In ciò c’è qualcosa di vero. Ma anche d’impreciso, e forse di banale. La questione contiene valenze ulteriori e diverse. Agli occhi dei fondamentalisti musulmani è indubbio che la nostra civiltà appaia marcia, senza più valori, perduta. Altrettanto indubbio è che uno dei paletti cruciali della condanna ruoti attorno alla condizione
della donna. Condizione: è il termine che va riempito di significato. Qual è l’elemento di questa condizione che indigna e scandalizza la visione fondamentalista, quello che ha a che vedere più da vicino con la nostra presunta depravazione? Quello che mette in scacco noi stessi, quello che scandalizza noi stessi. O che dovrebbe farlo. È l’uso pubblico che viene fatto del corpo della donna; la sua perdita totale di «sacralità»; la sua nudità pubblicizzata, resa veicolo di commercio, sovraesposta a livelli ossessivi nella televisione, nei media in generale.

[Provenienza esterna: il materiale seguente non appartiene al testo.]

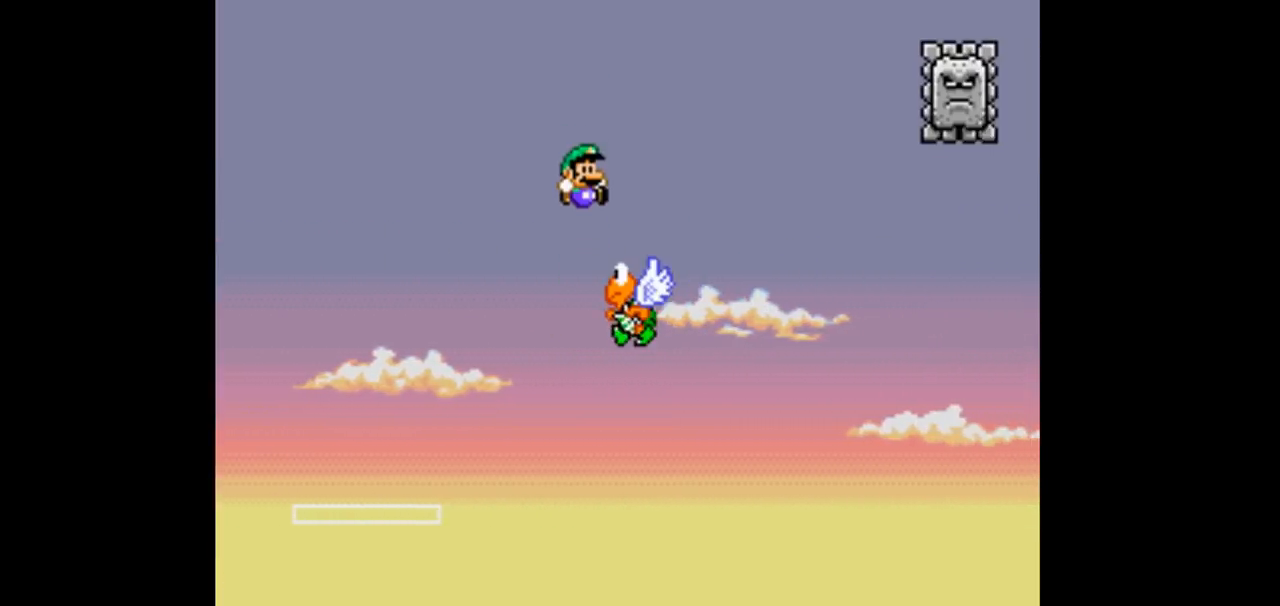
{"buttons": ["B", "Y", "DPAD_RIGHT"]}
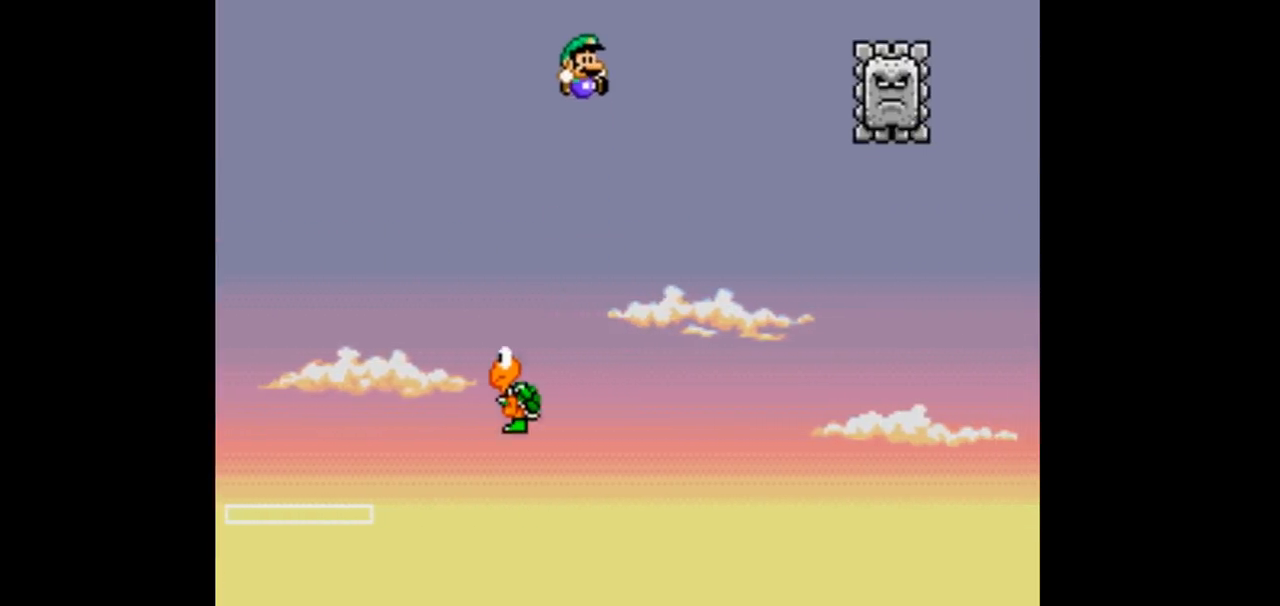
{"buttons": ["B", "Y", "DPAD_RIGHT"], "events": []}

La ripulsa fondamentalista punta il dito su un nervo scabroso dell’Occidente. Su un suo fallimento smagliante: non aver prodotto un’emancipazione femminile «pulita», non aver decantato la rappresentazione delle donne dalla loro valenza di oggetto
sessuale. La nostra cultura occidentale, deliziata da tutte le sue glorie di egualitarismo e razionalità, non ha saputo liberare le sue donne da un così misero retaggio. Sono dunque entrate nella sfera pubblica, ma con i loro corpi, soprattutto con i loro corpi.

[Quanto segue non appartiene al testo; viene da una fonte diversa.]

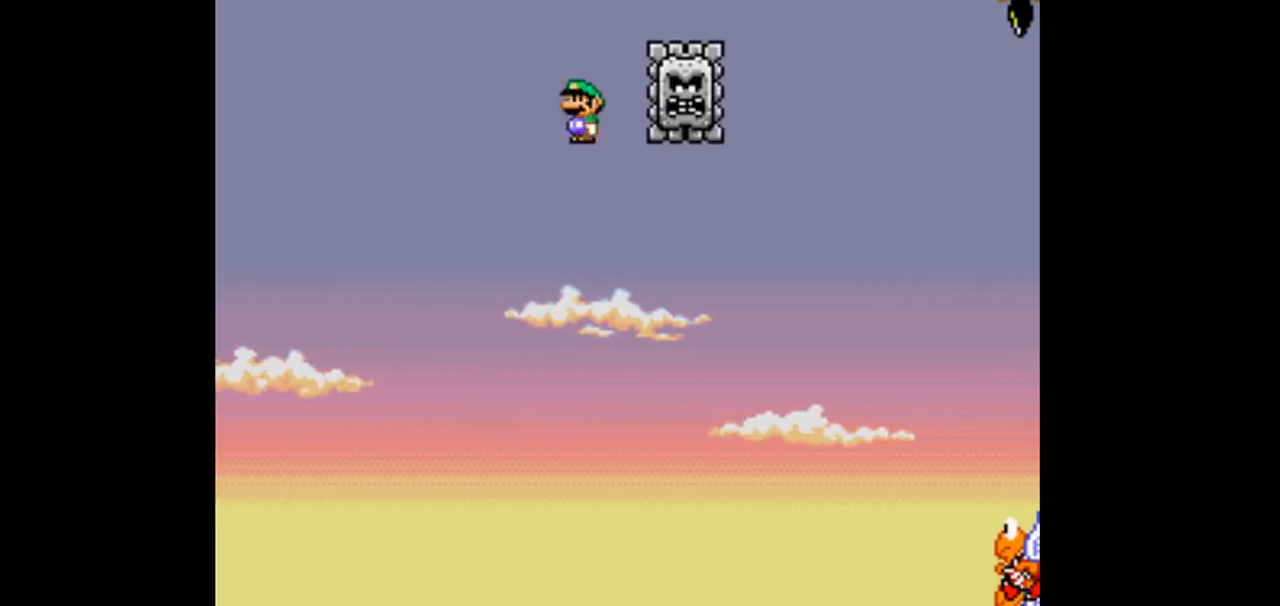
{"buttons": ["B", "Y", "DPAD_RIGHT"], "events": []}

Da questo osservatorio, scorgiamo tutta la precarietà del nostro «progresso»: il lato critico della nostra «modernizzazione». La quale è stata – come dire – certamente economica, materiale, tecnologica; e che però resta minata da un deficit non risolto di conquiste spirituali, compromessa da una gigantesca zona d’ombra che ricopre la metà intera dei suoi «beneficiari». Probabilmente, in ciò paghiamo lo scotto di una secolarizzazione lasciata al mercato, colata sulla testa dell’Occidente con i suoi grumi di edonismo e di pornografia. In ogni caso il disprezzo fondamentalista attinge molto da qui. Non solo, cioè, dall’emancipazione femminile in sé e per sé, che peraltro non è fenomeno incompatibile a priori con la sensibilità islamica (sempre stupende le foto delle ragazze
in minigonna a Kabul negli anni sessanta), o almeno, lo è per l’Islam nella misura in cui lo è – e lo è stato – per il Cattolicesimo. Gli integralisti musulmani, di quell’emancipazione, odiano soprattutto la devianza, il sottoprodotto più basso, cui non siamo riusciti a sottrarci.
Insomma, in Occidente abbiamo la coscienza tutt’altro che pulita, in fatto di donne e sesso. Proprio per questo motivo la militare americana, che si prende gioco dei genitali di un prigioniero, e la reazione del mondo islamico, non possono non farci sentire chiamati in causa, ci lasciano balbettanti nei nostri sensi di colpa. E per questo motivo – è un colpo di scena – il
moralismo fondamentalista ha risvegliato il nostro moralismo, d’eredità cattolica, lo ha riportato a galla in un sussulto d’orgoglio, come per autodifesa. Il buon, vecchio, caro moralismo, che vuole un atto impuro essere ancora più impuro se commesso da una donna; che oggi fa serpeggiare nel non-detto di tanti commenti, nel privato di tante coscienze, il sospetto che una tortura sia ancora più umiliante se inflitta da una donna.
In ciò il moralismo parla l’esperanto: il nostro combacia perfettamente con quello dei fondamentalisti. È una
trappola della logica e della morale, che affratella entrambe le culture, che attiene all’inconscio maschile di entrambi i mondi. Il gesto penoso della militare, allora, ha questo di davvero speciale e dirompente: ha mostrato la scandalosa contiguità della pornografia e del burqa.